Sebbene, infatti, l’art.395 c.p.c., cui la norma rinvia, restringa l’ambito della revocazione ordinaria alle sole sentenze pronunciate in grado di appello o in unico grado, si è, tuttavia, talora inferito dal comma 2 dello stesso art. 28 cit. (secondo cui avverso le sentenze dei Tribunali amministrativi regionali è "altresì" ammesso ricorso al Consiglio di Stato) l’alternatività dei rimedi della revocazione e dell’appello.

Vale precisare che la sentenza di cui si chiede la revocazione, seppur emessa in fase di ottemperanza, ha ad oggetto questioni esecutive e cognitorie, onde non può dubitarsi in ordine all’appellabilità della stessa.

Ritiene il Collegio che dei contrapposti orientamenti vada senz’altro preferito quello più rigoroso, che in ossequio ad una corretta quanto necessaria interpretazione coordinata delle disposizioni che regolavano la materia (art. 28 l. 1034/71; art. 395 c.p.c.), sulla scorta del senso letterale e sistematico delle disposizioni ed in particolare per il rinvio operato al primo comma dell’art. 395 c.p.c., ritiene che la possibilità di esperire il rimedio giurisdizionale della revocazione è configurabile per le sole sentenze pronunciate in appello o in unico grado, cioè quelle non (più) appellabili, rimanendo la revocazione, per le sentenze ancora soggette a gravame, assorbita dall’appello (in tal senso, C.d.S., sez. IV, 31 marzo 2010, n. 1843).

Tale soluzione, può incidentalmente notarsi, è ora definitivamente riconosciuta nell’art. 106 del nuovo codice del processo amministrativo.

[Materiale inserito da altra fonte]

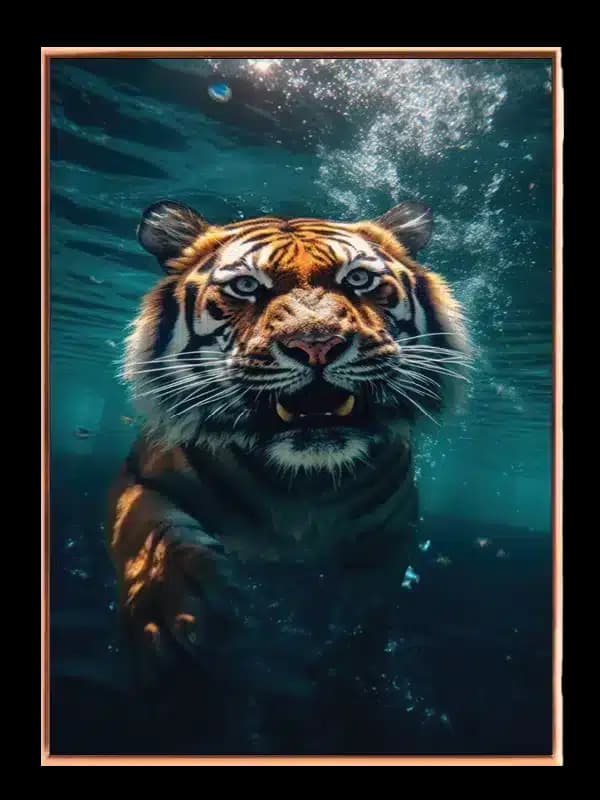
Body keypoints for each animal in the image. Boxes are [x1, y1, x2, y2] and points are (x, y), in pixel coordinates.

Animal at [106, 199, 470, 683]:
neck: (302, 483)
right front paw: (169, 614)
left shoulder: (392, 531)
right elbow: (148, 531)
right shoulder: (140, 476)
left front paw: (349, 664)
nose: (316, 343)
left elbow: (367, 608)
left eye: (358, 279)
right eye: (245, 286)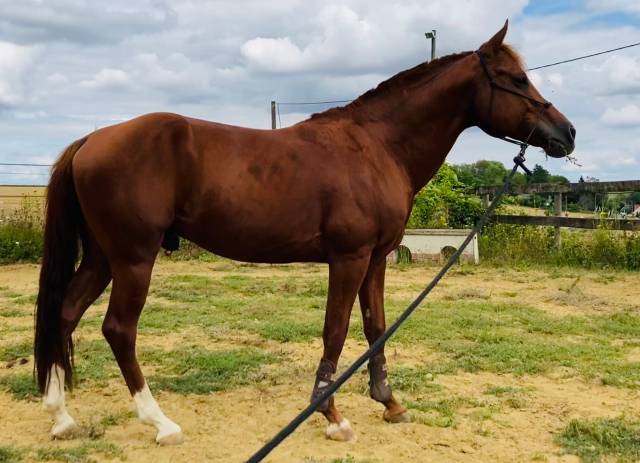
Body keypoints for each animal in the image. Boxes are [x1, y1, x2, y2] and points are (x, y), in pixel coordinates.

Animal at [34, 20, 575, 445]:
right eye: (516, 79)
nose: (566, 133)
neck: (377, 146)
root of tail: (92, 140)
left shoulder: (376, 258)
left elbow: (375, 327)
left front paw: (389, 402)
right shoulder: (349, 257)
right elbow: (335, 330)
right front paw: (331, 414)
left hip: (103, 257)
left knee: (65, 312)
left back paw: (62, 417)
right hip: (133, 259)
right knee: (118, 329)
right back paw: (161, 423)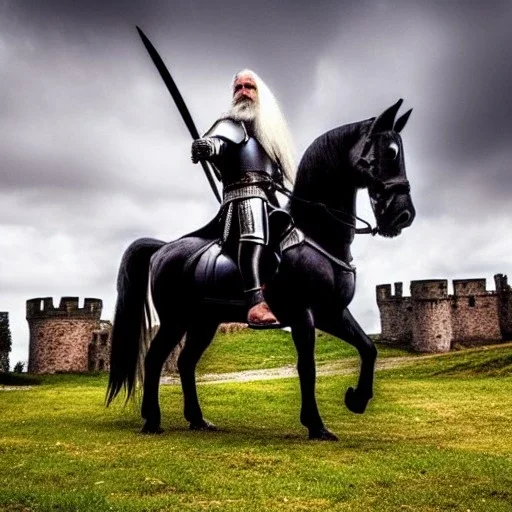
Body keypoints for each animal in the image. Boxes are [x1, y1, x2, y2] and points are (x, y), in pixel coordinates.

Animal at [107, 99, 416, 440]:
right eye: (390, 152)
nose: (403, 215)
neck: (318, 234)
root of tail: (164, 248)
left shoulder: (331, 313)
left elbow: (368, 348)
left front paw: (357, 399)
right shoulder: (303, 315)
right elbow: (307, 367)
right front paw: (316, 424)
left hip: (203, 321)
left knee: (186, 363)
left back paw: (198, 419)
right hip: (176, 319)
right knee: (154, 359)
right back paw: (152, 420)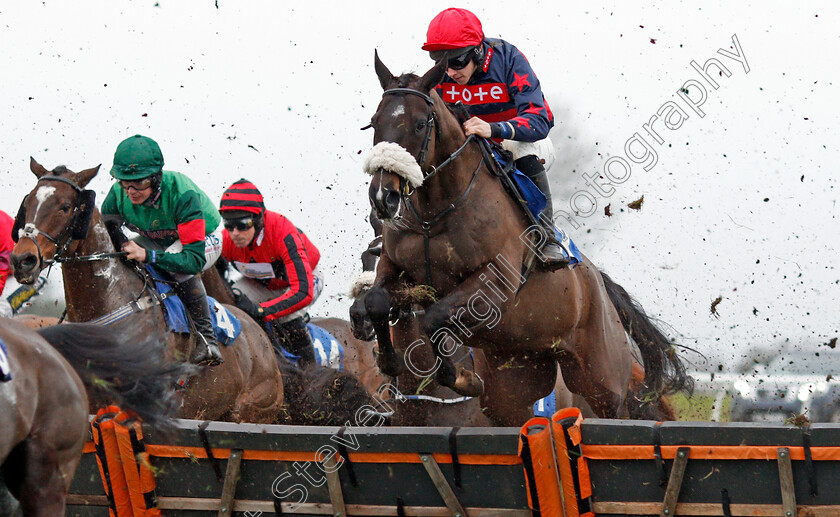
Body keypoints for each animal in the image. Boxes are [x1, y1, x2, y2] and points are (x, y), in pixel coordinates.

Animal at [360, 53, 688, 424]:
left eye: (418, 124)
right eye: (374, 122)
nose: (383, 197)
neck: (436, 213)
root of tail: (597, 281)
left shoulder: (494, 283)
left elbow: (435, 316)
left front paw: (461, 377)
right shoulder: (396, 267)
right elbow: (377, 300)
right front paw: (388, 360)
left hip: (601, 378)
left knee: (615, 411)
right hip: (515, 383)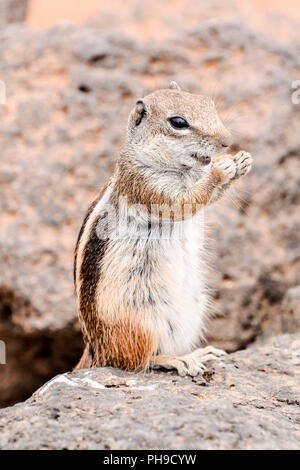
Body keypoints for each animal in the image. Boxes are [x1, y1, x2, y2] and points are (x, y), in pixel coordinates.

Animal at [74, 82, 252, 376]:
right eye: (178, 122)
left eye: (209, 103)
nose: (226, 141)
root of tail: (95, 350)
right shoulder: (148, 187)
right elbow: (186, 201)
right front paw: (220, 170)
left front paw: (242, 161)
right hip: (140, 325)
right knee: (134, 361)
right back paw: (178, 360)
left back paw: (199, 352)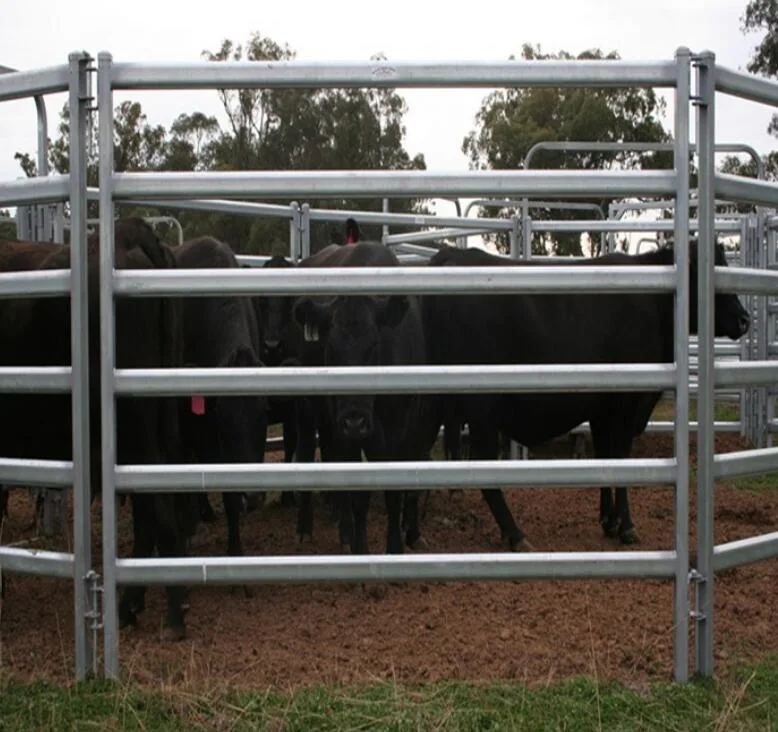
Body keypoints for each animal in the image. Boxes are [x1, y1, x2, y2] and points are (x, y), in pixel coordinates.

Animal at [292, 240, 436, 556]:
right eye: (331, 349)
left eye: (374, 347)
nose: (354, 422)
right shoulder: (348, 431)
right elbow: (358, 495)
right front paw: (361, 549)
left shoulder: (402, 427)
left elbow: (393, 492)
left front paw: (394, 547)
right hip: (313, 412)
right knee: (309, 451)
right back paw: (309, 529)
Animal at [422, 243, 748, 548]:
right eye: (712, 272)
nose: (744, 319)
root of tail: (453, 254)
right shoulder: (626, 405)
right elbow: (620, 457)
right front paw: (626, 526)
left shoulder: (602, 408)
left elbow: (605, 456)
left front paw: (609, 520)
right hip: (480, 407)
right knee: (483, 465)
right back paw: (515, 534)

Nel caso in esame, pertanto, il ricorso per revocazione, notificato il 21/26 maggio 2010, in un arco di tempo inferiore a trenta giorni dal deposito della sentenza (avvenuto il 29 aprile 2010), è stato, per l’appunto, inammissibilmente proposto in pendenza del termine per l’appello.

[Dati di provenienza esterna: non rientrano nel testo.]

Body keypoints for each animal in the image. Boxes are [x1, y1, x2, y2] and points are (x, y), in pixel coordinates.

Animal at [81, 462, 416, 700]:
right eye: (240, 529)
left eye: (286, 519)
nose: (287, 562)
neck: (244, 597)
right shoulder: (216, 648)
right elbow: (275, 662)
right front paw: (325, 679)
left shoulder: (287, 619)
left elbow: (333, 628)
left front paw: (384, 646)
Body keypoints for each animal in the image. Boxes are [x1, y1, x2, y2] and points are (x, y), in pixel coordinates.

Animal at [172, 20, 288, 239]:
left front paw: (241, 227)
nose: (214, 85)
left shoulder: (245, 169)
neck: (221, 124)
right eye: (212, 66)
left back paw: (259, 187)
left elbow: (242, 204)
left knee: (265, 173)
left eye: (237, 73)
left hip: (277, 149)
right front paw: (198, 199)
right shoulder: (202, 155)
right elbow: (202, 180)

In definitiva, per i rilievi svolti, il ricorso per revocazione va dichiarato inammissibile.

Tutte le altre domande processuali, ivi compresa l’istanza di accesso endoprocedimentale, devono ritenersi inammissibili perché precluse della emanazione della sentenza definitiva di questa Sezione n. 2224 del 2010, la quale evidentemente esaurisce i poteri cognitori e decisori del Giudice di primo grado riguardo i presenti giudizi riuniti.

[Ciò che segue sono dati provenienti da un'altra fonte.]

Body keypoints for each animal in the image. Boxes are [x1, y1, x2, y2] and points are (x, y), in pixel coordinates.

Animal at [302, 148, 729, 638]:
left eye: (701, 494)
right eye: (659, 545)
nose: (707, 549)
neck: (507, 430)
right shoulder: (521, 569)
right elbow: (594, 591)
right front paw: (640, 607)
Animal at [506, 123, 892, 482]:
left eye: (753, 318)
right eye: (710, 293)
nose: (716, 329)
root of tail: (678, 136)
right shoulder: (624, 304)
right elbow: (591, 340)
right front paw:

Le spese di lite devono essere compensate, in considerazione della peculiarità della questione trattata.
P.Q.M.

Il Tribunale Amministrativo Regionale della Campania (Sezione Prima) definitivamente pronunciando sui ricorsi riuniti, come in epigrafe proposti, dichiara l’istanza di revocazione inammissibile. Spese compensate.

Ordina che la presente sentenza sia eseguita dall’autorità amministrativa.

Testo non ufficiale. La sola stampa del bollettino ufficiale ha carattere legale.